Bishop Challoner Catholic College is a Roman Catholic secondary school in the Kings Heath area of Birmingham, England. The school has a roll of 1,152 students, including 212 sixth form students.

One of the first 100 Teaching Schools, the school is a nationally recognised leader in the fields of Initial Teacher Education, research and development and also in supporting school improvement. Professional development programmes provide support for thousands of colleagues both within and beyond their Teaching School Alliance. Bishop Challoner Catholic College is the lead school for the Central Maths Hub and the Central Midland Science Learning Partnership, working with hundreds of schools across the Midlands to support STEM subjects. Bishop Challoner Catholic College are at the heart of the development and delivery of programmes to support non-specialist teachers in physics, maths and MFL and works in partnership with the Royal Society to develop STEM projects and resources that benefit pupils across multiple schools.

==History==
Opened in 1953, it was the first Catholic secondary school in Birmingham. John Welford was the first Headteacher of the school and he was in post until 1964.

==Arts==
For the second time, the school has received a Government School Achievement Award for examination results, the National Curriculum Award and Artsmark Gold for the provision of drama, music, dance, art and performance in the school. The school's production of West Side Story, Beauty and the Beast, Big the Musical and We Will Rock You, have won the Columba Trophy for the best school production in Birmingham. The school has had its fair few alumni including Olympic gymnast Dominick Cunningham.

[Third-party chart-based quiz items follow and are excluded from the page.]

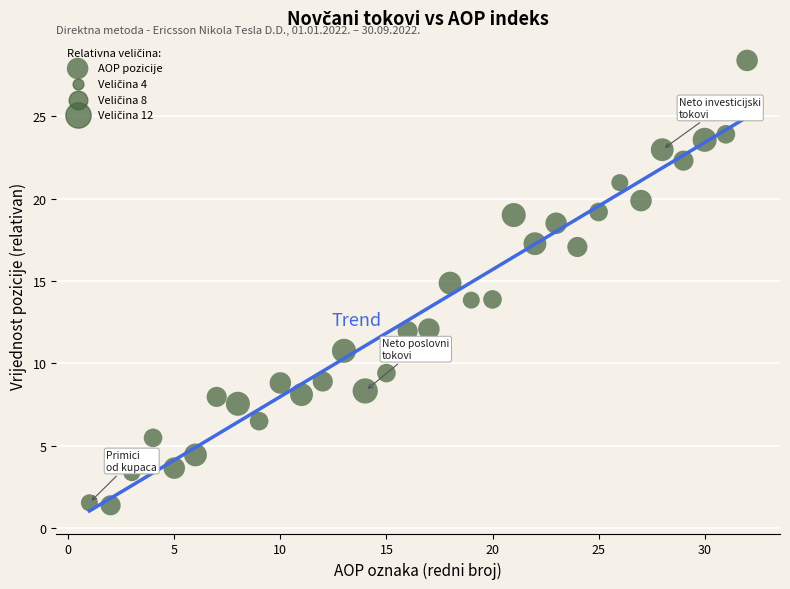

What is the range of Y values (max minus min)?

27.0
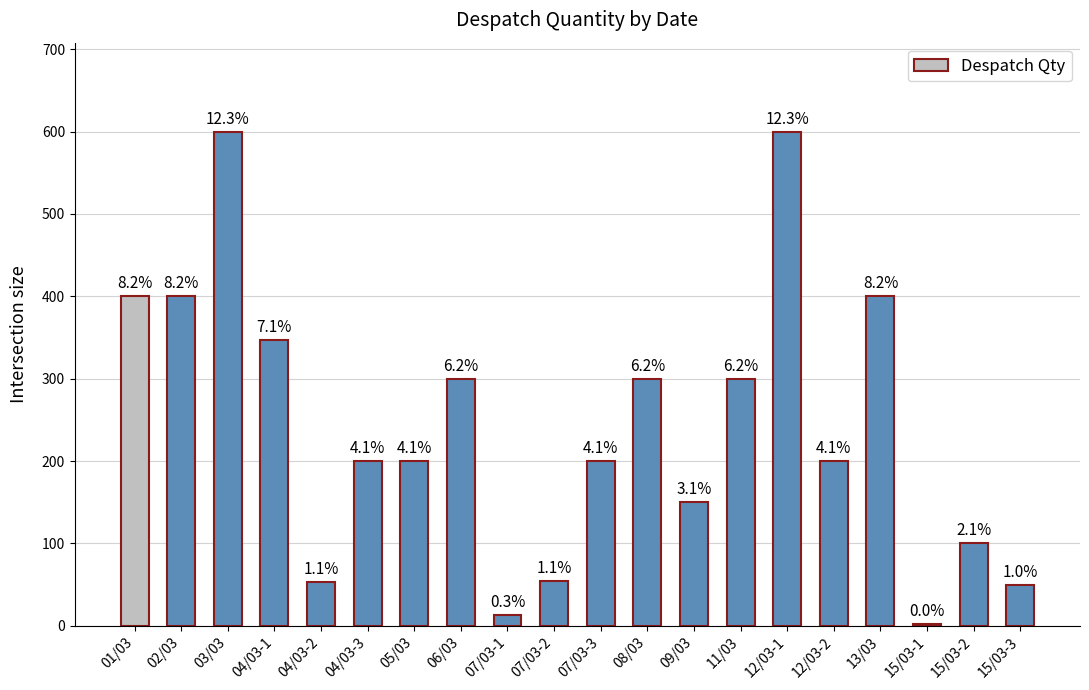

Are the bars horizontal?

No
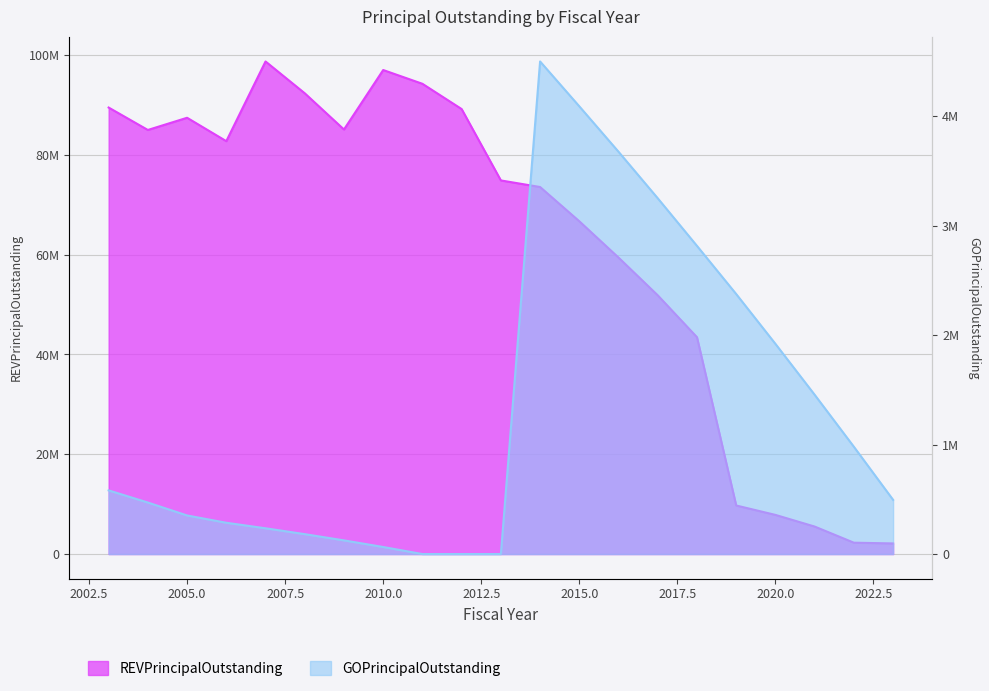

What is the difference between the second highest and minimum values in the GOPrincipalOutstanding series?

4090000.0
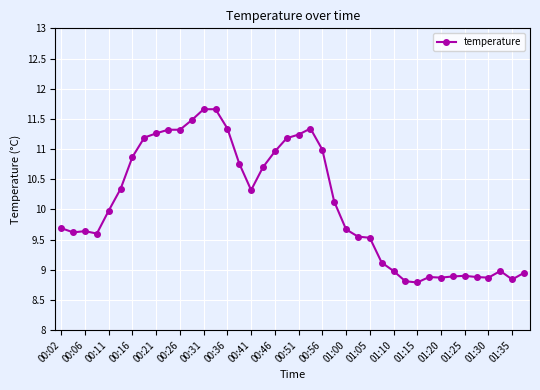

What is the value of the 2nd point from the left?

9.6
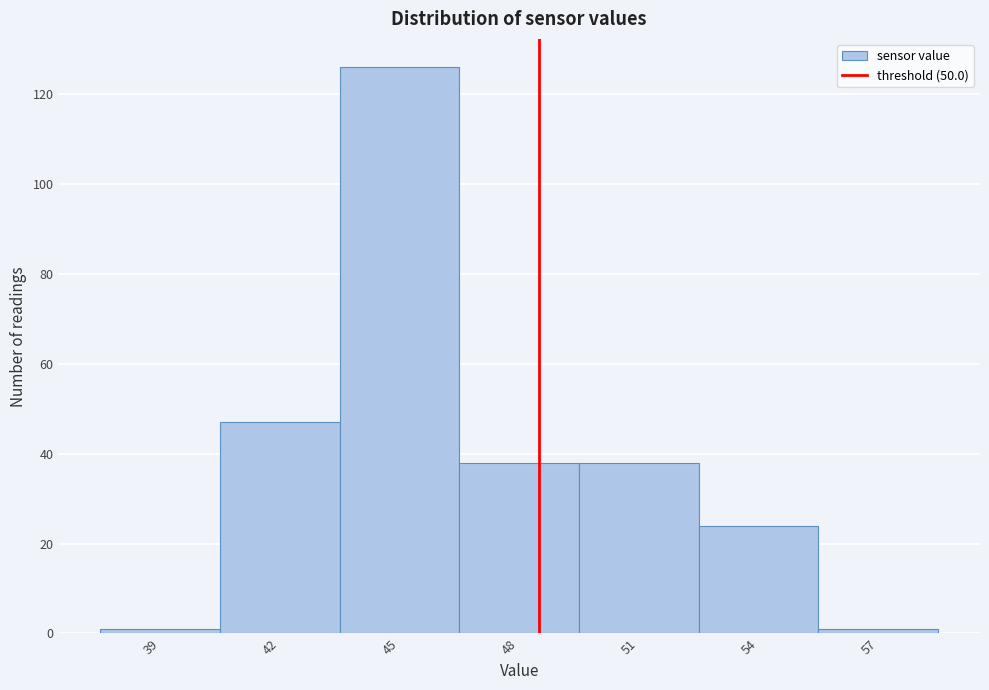

Reading left to right, transcribe all the data shown in this chart.

1	47	126	38	38	24	1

The Performing Arts, We Sing Show Choir were given the 'once-in-a-lifetime' opportunity of performing as part of the choir at the Mass which was taken by Pope Benedict XVI. The Mass, held at Cofton Park in Longbridge, was the pinnacle of the Pope's visit to Great Britain and was his final visit before returning to the Vatican in Rome. After weeks of rehearsals, the 10 students and 3 teachers joined the 2200 other choristers from across the country and were seated in the Grandstand directly to the left of the Pope as he delivered the Mass. Continuing this success, the Choir secured one of three places in the final of a national search for the UK's best Glee Club. The best club would win a once-in-a-lifetime opportunity to perform on the West End stage at London's Apollo Victoria Theatre, home of WICKED, in December 2010. The competition was judged by members of the WICKED cast including Lee Mead (BBC's Any Dream Will Do), Rachel Tucker (BBC's I'd Do Anything) and Louise Dearman at WICKED Day.

==Academic performance==
The school has improved since 1998 when 37% of pupils received 5 or more A*-C grades at GCSE. In 2008, this figure had risen to over 80% of pupils receiving 5 or more A*-C grades.
In March 2009 the school achieved an 'Outstanding' grade in its Section 5 and Section 48 OFSTED inspection reports.